Bullying is also bad for business. Studies show that overly aggressive bosses cause high turnover rates, reduced productivity and increased employee absences. But separating the bullies from the tough operators is a difficult and unpopular task, especially in high-tech and Internet industries where stress is considered a motivator and demanding higher-ups are the norm. And the victims are often hesitant to come forward, fearing that others will see them as weak or incompetent.

"It's a silent epidemic in U.S. business," claims Gary Namie, head of Bullybusters.

TOUGH GUY OR TERRORIST?

Paul Westlund worked his way up from temporary technician to the lead of the software development department at a San Francisco Bay Area payroll company before he ran into his bully. He says a new manager targeted him for abuse after Westlund defended a co-worker the manager was yelling at in public. After that, Westlund became the target.

His boss began finding small ways to harass him and make his job more difficult, says Westlund. He reduced Westlund's security clearance from 24-7 to business hours but refused to give a reason. He told Westlund's subordinates to ignore his instructions. And he gave him written warnings for mistakes Westlund says were fabricated.

That systematic attempt to undermine a target's work performance is one of the key factors separating a bully from a fair-but-demanding superior, says Namie. Bullies use a pattern of small and insidious events over a prolonged period of time. Each act by itself may not seem abusive, but the cumulative effect makes the work environment intolerable, he explains.

"Tough bosses draw a line in the sand: They say, 'Here are the goals you need to reach, and if you don't reach them here are the consequences,'" says Columbia University Professor Emeritus Harvey Hornstein, author of Brutal Basses and Their Prey.

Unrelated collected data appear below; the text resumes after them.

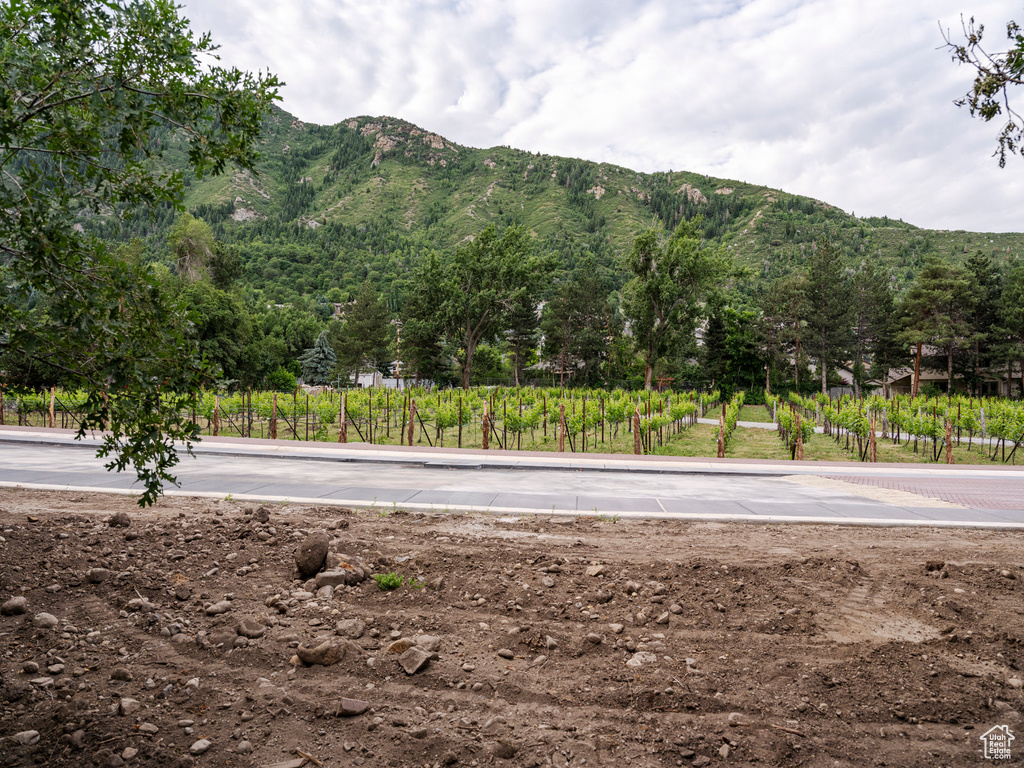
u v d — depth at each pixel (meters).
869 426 19.53
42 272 3.14
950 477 12.89
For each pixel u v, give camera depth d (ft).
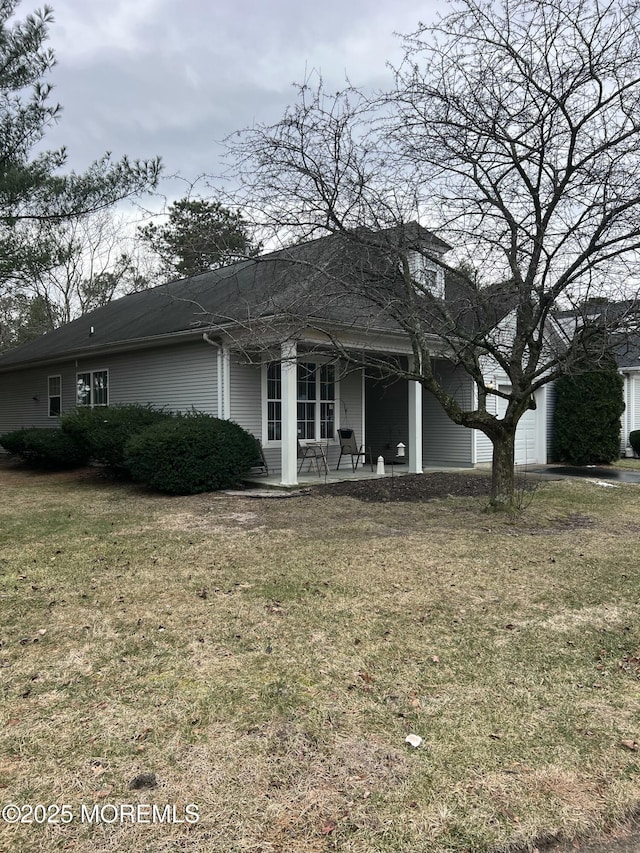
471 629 12.92
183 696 9.94
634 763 8.23
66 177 30.73
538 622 13.35
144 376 41.39
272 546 20.15
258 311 25.86
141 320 44.88
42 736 8.73
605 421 50.44
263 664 11.15
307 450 38.65
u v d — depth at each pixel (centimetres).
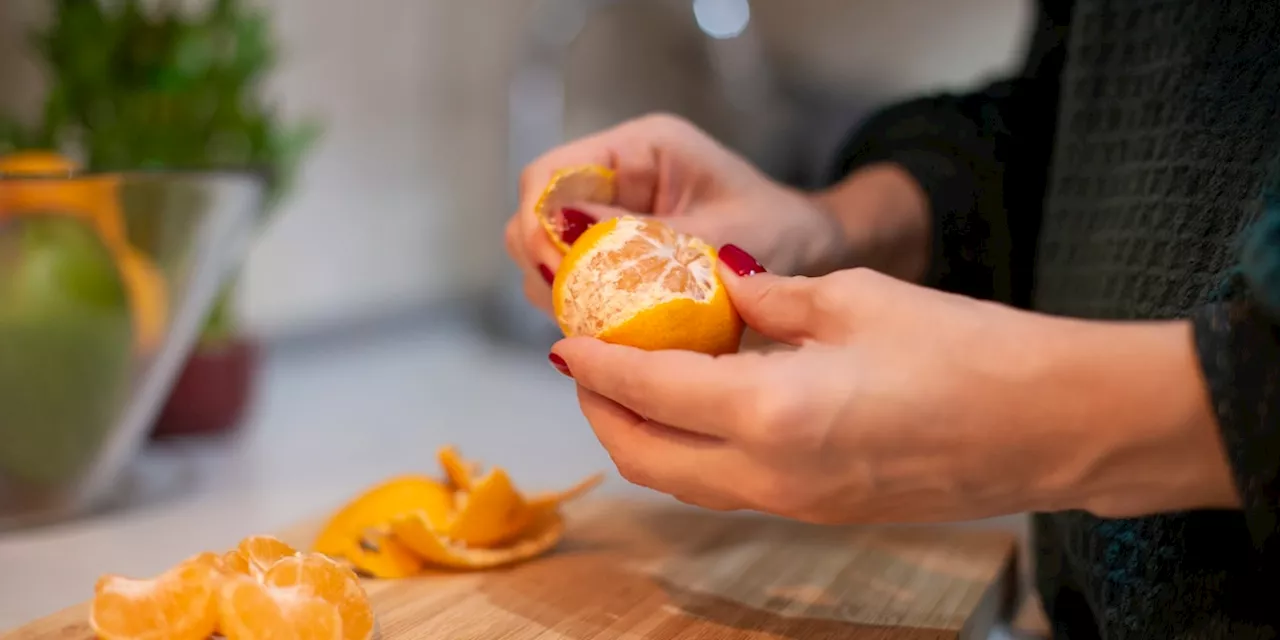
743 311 47
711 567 60
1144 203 52
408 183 127
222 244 72
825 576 59
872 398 40
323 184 114
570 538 64
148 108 79
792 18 130
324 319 119
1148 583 48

By contrast, bully bosses see information as power and use it to intimidate and impair their targets.

Namie of Bullybusters compares workplace bullying to domestic violence. In both situations, the victims often blame themselves, and their self-esteem suffers.

That was true for Westlund. The experience eroded his self-confidence and left him depressed and bitter, he says. Going to work made him feel like a "trapped animal."

"I enjoyed what I did and I wanted the place to be successful," notes the 36-year-old. "But I had to shut down to handle this guy. I felt so used. It changed my Life."

BULLIED TO DEATH

The consequences of bullying can also be physical. For one midlevel manager at a Large computer-software company in the Bay Area, being the target of a bully led to serious health problems.

"I was having nightmares and insomnia, I gained a lot of weight and I developed back problems," recalls the 45-year-old woman, who doesn't want to be named. Her bully was a female supervisor who had gone through five people in the victim's position in the previous year, she says.

The woman often dreamed her boss held other employees at gunpoint or physically attacked her. The situation became so stressful that she would develop migraine headaches on Sunday night just thinking of going to work the next day. Her doctor recommended she take antidepressants if she wanted to continue at her job.

That doesn't surprise Namie. He's tracked bullying cases that have led to strokes, heart attacks, even suicide. He adds that 50 percent of bullies are women -- and they target other women more than 80 percent of the time.

BAD FOR BUSINESS

While there is no simple answer for why bosses become tyrants, experts agree that the exponential growth of the economy during the mid-1990s, followed by today's corporate downsizing, has led to a culture where bullies flourish. And new-economy companies can be some of the worst culprits. During the flush days of the high-tech boom, talent was so hard to find that companies often promoted inexperienced managers who Lacked the expertise and people skills necessary to be successful leaders. As layoffs and closures continue, many of those managers are becoming tougher in an attempt to prove their worth to the company.